▶ TEXTO EXTRAÍDO
################

Jamás pasó una revolución sin dejar su marca en el destino de la humanidad. Pero, por eso mismo, no siempre mantuvo las conquistas obtenidas en el momento de su ascenso máximo. Después que determinadas clases, grupos o individuos hacen una revolución, otros empiezan a aprovecharla. Habría que ser un servil sin remedio para negar la importancia histórica mundial de la Gran Revolución Francesa, a pesar de que la reacción que la siguió fue tan profunda que condujo al país a la restauración de los Borbones. La primera etapa en el camino de la reacción fue el termidor. Los nuevos funcionarios y propietarios querían gozar en paz de los frutos de la revolución. Los viejos jacobinos intransigentes constituían un obstáculo en su camino; pero los nuevos estratos propietarios no osaban aparecer con su bandera propia. Necesitaban esconderse detrás de los jacobinos. Durante un lapso breve utilizaron a algunos jacobinos de segundo o tercer orden. Al nadar a favor de la corriente, estos jacobinos le allanaron el camino a Bonaparte; éste, con sus bayonetas y su código legal, consolidó el nuevo sistema de propiedad.

################

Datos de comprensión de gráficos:
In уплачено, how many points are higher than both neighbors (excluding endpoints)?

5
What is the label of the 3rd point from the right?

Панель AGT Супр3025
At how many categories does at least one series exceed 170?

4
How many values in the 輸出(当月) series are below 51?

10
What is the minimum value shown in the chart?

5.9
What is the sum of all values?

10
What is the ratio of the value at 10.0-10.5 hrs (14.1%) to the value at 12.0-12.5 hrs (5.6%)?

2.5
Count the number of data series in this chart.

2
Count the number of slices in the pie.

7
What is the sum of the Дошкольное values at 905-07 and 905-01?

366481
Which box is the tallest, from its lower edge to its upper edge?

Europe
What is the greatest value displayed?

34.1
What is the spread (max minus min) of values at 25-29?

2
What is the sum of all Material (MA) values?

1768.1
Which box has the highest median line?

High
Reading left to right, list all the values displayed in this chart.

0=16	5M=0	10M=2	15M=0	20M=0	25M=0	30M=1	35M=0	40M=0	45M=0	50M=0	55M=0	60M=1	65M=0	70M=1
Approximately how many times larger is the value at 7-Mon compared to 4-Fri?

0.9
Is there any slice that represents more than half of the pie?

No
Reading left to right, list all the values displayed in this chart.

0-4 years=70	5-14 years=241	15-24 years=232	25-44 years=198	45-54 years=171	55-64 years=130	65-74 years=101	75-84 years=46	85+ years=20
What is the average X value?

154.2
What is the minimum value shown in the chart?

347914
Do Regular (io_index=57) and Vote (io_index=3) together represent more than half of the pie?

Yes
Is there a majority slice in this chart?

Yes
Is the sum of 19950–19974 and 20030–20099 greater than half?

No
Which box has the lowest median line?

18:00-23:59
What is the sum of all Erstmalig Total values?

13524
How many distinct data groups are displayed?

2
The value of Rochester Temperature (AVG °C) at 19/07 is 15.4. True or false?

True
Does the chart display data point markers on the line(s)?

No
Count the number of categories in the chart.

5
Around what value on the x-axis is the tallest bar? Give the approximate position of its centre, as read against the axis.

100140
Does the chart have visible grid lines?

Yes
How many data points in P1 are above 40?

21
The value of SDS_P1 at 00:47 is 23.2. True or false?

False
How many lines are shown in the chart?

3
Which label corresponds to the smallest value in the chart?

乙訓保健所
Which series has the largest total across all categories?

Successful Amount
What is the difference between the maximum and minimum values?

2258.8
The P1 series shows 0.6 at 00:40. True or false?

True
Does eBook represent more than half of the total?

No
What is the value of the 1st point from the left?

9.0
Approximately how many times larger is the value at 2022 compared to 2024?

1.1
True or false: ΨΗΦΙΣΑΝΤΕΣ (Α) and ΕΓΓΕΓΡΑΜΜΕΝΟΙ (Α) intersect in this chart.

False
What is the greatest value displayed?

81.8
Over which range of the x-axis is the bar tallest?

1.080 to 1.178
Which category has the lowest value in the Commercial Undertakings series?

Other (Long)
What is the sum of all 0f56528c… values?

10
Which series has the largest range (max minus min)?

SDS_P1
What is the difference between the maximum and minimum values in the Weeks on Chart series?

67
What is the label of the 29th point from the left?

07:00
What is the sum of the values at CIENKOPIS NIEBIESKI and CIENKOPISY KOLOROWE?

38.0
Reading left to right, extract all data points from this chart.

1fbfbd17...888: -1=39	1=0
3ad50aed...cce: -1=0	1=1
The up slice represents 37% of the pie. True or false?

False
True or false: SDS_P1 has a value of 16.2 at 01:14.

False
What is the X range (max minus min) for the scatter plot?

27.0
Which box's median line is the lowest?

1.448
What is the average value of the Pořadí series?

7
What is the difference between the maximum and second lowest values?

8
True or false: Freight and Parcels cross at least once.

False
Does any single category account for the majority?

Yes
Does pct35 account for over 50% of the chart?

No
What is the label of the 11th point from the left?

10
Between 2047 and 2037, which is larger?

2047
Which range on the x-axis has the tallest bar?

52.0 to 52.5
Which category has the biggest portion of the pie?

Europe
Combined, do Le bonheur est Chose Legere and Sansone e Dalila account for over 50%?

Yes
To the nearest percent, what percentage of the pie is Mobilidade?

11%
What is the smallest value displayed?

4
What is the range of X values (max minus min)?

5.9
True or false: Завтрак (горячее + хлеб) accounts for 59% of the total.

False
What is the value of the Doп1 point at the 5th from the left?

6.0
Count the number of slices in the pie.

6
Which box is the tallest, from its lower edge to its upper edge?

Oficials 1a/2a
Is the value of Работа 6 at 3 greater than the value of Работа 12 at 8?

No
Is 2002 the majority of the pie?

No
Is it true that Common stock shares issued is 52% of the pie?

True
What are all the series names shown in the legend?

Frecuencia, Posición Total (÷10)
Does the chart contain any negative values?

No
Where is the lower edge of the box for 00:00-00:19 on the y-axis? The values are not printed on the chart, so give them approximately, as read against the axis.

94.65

################

▶ TAREA A REALIZAR
Por favor, continúa el texto sobre la Revolución francesa y el termidor a partir de su última oración. Los registros son un material independiente del texto.

▶ RESULTADO OBTENIDO
También en la tierra de los soviets pueden hallarse elementos de un proceso termidoriano aunque, por cierto, con características que le son propias. Se destacaron de manera muy evidente en estos últimos años. Los que hoy detentan el poder desempeñaron un papel absolutamente secundario en los acontecimientos críticos del primer período de la revolución, o fueron francos adversarios de ésta y sólo se le unieron después de que hubo triunfado. Ahora sirven para encubrir a los estratos y grupos que, si bien son hostiles al socialismo, son demasiado débiles para provocar un vuelco contrarrevolucionario, y por ello tratan de lograr el tránsito pacífico y termidoriano, de vuelta hacia la sociedad burguesa; tratan, para utilizar las palabras de uno de sus ideólogos, de «bajar la cuesta con los frenos puestos».

Sin embargo, sería un error tremendo considerar que todos estos procesos son algo acabado. Afortunadamente para algunos y desgraciadamente para otros, esa situación todavía esta muy lejana. La analogía histórica es un método tentador y, por ello, peligroso. Suponer que existe una ley cíclica especial de las revoluciones que las obliga a pasar de los viejos Borbones a los nuevos a través de un estadio bonapartista, sería un razonamiento excesivamente superficial. El curso de cualquier revolución esta determinado por la combinación específica de las fuerzas nacionales, en el marco del conjunto de la situación internacional. No por eso es menos cierto que existen rasgos comunes a todas las revoluciones los cuales permiten la analogía, y aun la exigen imperiosamente, si es que hemos de basarnos en las lecciones del pasado y no reiniciar la historia desde cero en cada nueva etapa. Se puede explicar en términos sociológicos por qué existe en toda revolución triunfante digna de ese nombre la tendencia hacia el termidor, el bonapartismo y la restauración.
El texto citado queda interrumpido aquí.